### YOUR GOAL
Write all of the entries out again exactly, but not the images.

### RECORD EXCERPTS
================
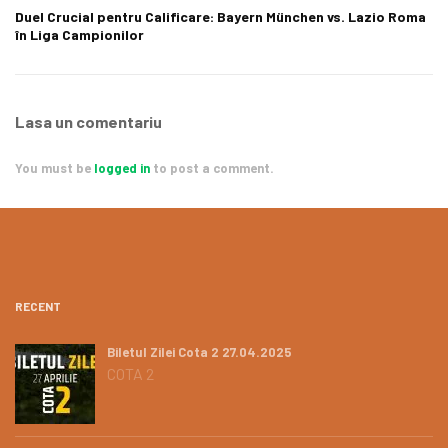
Duel Crucial pentru Calificare: Bayern München vs. Lazio Roma
în Liga Campionilor
Lasa un comentariu
You must be
logged in
to post a comment.
RECENT
Biletul Zilei Cota 2 27.04.2025
COTA 2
================
### OUTPUT OF THE TASK
Duel Crucial pentru Calificare: Bayern München vs. Lazio Roma
în Liga Campionilor
Lasa un comentariu
You must be
logged in
to post a comment.
RECENT
Biletul Zilei Cota 2 27.04.2025
COTA 2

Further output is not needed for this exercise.